Pesquisador ressalta importância também do setor de serviços

A perspectiva econômica foi comentada pelo professor do departamento de Economia e Relações Internacionais e coordenador do Núcleo de Estudos de Economia Catarinense (Necat), Lauro Francisco Mattei. Ele expôs um histórico do planejamento econômico em Santa Catarina desde os anos 1950. “O diagnóstico para os anos 1960 e 70 era completar a infraestrutura de transportes, energia e comunicações, conceber uma estrutura produtiva forte para industrializar Santa Catarina”, ressaltou o professor.

Ele indicou que nos anos 1980 e 1990 isto foi abandonado e retomado nos anos 2000, sem sucesso prático. O professor destacou como preocupação a participação da indústria na composição do Produto Interno Bruto (PIB) ter diminuído desde a pandemia – mesmo encabeçado pela FIESC, o plano deveria levar em consideração o desenvolvimento do setor de serviços.

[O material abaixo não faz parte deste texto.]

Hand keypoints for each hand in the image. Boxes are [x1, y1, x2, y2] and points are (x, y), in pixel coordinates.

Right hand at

Outros problemas a serem enfrentados são a litoralização da população e a consequente falta de sucessão nas pequenas propriedades rurais (um ponto de interrogação a ser levado em consideração para o futuro de um estado com diversos municípios dependentes da agricultura familiar); a precarização da vida e a informalidade no mundo do trabalho; e não ter o tratamento sanitário como prioridade.

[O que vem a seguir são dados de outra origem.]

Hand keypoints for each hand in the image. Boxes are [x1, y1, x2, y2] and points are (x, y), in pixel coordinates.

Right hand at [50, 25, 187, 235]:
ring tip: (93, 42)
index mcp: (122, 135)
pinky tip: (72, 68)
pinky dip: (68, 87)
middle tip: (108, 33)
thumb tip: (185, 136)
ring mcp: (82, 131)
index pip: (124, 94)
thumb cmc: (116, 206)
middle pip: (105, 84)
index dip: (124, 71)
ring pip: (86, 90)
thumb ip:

Mattei também pontuou que o turismo por si não induz um processo de sustentabilidade. “Em Florianópolis, o plano diretor foi destruído por causa do lobby forte das construtoras, se não botar um freio, é na ilha toda, mas não é só na ilha, em todo o litoral”.

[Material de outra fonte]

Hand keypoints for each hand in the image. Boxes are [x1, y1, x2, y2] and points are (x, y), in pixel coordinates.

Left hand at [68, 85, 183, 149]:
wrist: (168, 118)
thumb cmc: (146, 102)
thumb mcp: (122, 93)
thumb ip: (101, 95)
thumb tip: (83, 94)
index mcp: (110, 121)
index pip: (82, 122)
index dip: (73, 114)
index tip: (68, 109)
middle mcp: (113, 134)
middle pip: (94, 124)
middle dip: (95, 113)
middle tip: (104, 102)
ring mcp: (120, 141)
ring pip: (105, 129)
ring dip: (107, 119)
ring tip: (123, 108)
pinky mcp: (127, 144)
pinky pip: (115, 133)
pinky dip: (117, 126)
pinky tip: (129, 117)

“Não existe indústria sem trabalhadores”, lembra professora

A professora do departamento de Sociologia e Ciência Política e presidenta eleita da Associação Brasileira de Estudos do Trabalho, Thaís Lapa, descreveu a perspectiva do trabalho em relação ao planejamento. “Olhar o desenvolvimento deve levar em consideração trabalhadores e trabalhadoras. Quais os atores que vão se beneficiar com o desenvolvimento?”, questionou. “Não existem indústrias sem trabalhadores. É preciso visibilizar como este projeto pensa estas pessoas e as localiza no processo de crescimento e desenvolvimento. Não se trata apenas de pensar nos setores que precisam se desenvolver, mas na qualidade dos empregos”, sustentou.

Para Lapa, a geração de empregos com qualidade tem a ver com remunerar melhor os empregos que não exigem melhor de qualificação. Ela lembra que Santa Catarina é um dos estados com maior número de acidentes de trabalho per capita e da descoberta de trabalhadores em estado análogos à escravização. “A gente poderia ser campeão de promoção de condições dignas e não neste tipo de indicador”, alerta.

Internacionalização também fez parte do debate

O professor do departamento de Economia e Relações Internacionais Fábio Pádua dos Santos analisou o plano pelo viés da internacionalização. Ele se baseou num questionamento: quais as bases reais para a internacionalização da economia catarinense? Santos analisou a balança comercial de Santa Catarina de 1997 a 2022, especialmente o aumento do déficit iniciado em meados dos anos 2000 e ampliado ainda mais a partir do período pandêmico. Santa Catarina tem uma abertura comercial maior do que o Brasil, com forte dependência nas importações, “que supera o esforço exportador”. No diagnóstico de Santos, “a economia catarinense depende muito da importação dos outros estados. A maior parte do PIB importa para produzir para exportar”. A partir do que leu do plano, Santos acredita que “falta interação entre estrutura e agência, senti falta do peso do passado sobre o presente para que ocorra esta mudança cultural muito grande”.